== Metin Bölümü ==
Bir Hristiyan yerel kiliseye katıldığında, paydaşlık içerisinde diğer imanlılarla birlikte çok özel bir ilişkinin içerisine girmektedir. Kilisenin tanıklığını desteklemek ve sürdürmek, ibadetinde yer almak, kilisenin eylemlerinde ve yaşamında Rab’be hizmet etmek için kendisini kiliseye bağlı kılar. Kilise üyeliği kesinlikle ciddiye alınmalıdır, hayattaki en önemli bağlılıklardan biridir. Ayrıca kilise üyesi kabul etmektedir ki, Kutsal Yazılar’a uygun hareket ederek ve böylece Rab’bin düşüncesini arayarak bütün kilisenin, Mesih’in halkı için buyurduğu yasalara karşı yaşayan paydaşlık içerisindeki kişilere belli ölçütlerle alma yetkisi vardır.

== Görev Listesi ==
1. Kilise üyeliği metnine göre kilise üyeliği hayattaki bağlılıklar arasında nasıl bir yere sahiptir?
2. Kilise üyeliği metninin son cümlesinden sonra gelecek devamını lütfen yazın.

== Veri Kesiti ==

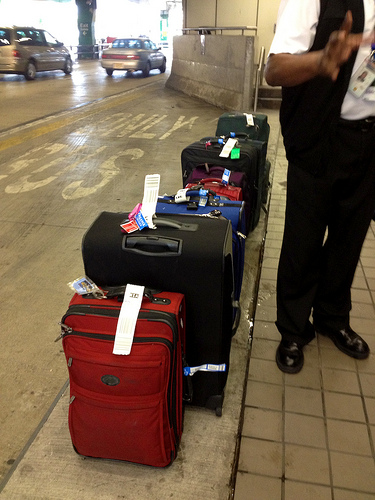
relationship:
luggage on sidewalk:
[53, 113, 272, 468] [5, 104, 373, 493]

---

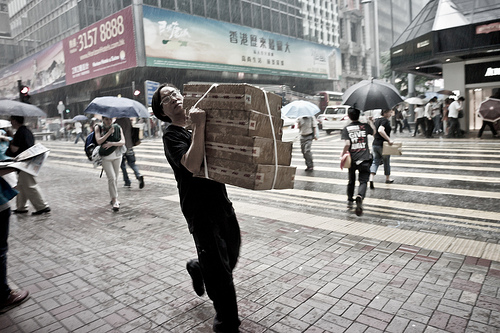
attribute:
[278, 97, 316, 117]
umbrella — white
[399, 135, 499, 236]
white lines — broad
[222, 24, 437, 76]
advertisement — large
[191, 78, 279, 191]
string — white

* * *

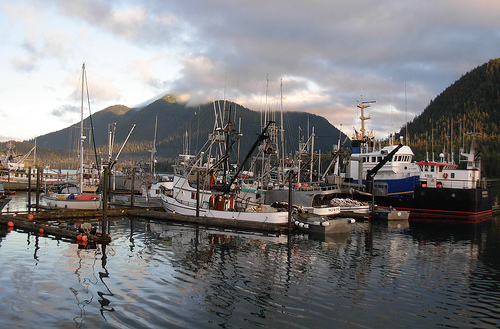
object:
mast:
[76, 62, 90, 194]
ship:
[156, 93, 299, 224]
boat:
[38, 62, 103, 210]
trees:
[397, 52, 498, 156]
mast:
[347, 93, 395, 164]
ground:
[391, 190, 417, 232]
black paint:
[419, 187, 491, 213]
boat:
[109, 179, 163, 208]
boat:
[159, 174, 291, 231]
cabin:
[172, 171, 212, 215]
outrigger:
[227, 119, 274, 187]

== Beklenen Sonuçlar ==
1. Hayattaki en önemli bağlılıklardan biridir.

2.
Pek ilgi çekmeyen bir konu gibi görünebilir, fakat görkemli Başımızı onurlandırmak ve kilisesinin birliğini sürdürmek başlıca arzumuz olmalıdır. ‘Buyrukları ağır değildir’ ve paydaşlık haklı istekleriyle dikkatli bir şekilde yaşarsa en güzel şeydir. Kimileri günaha neden olan kişilerle başa çıkmak için sadece Kutsal Ruh’a güvenmek gerektiğini söyleyebilir, fakat bu birçok Yeni Antlaşma metnini hiçe saymaktır. Örneğin, gerekli disiplini uygulamada başarısız olan Tiyatira kilisesine karşı Rab’bin yargısını ele alın (Vahiy 2:20).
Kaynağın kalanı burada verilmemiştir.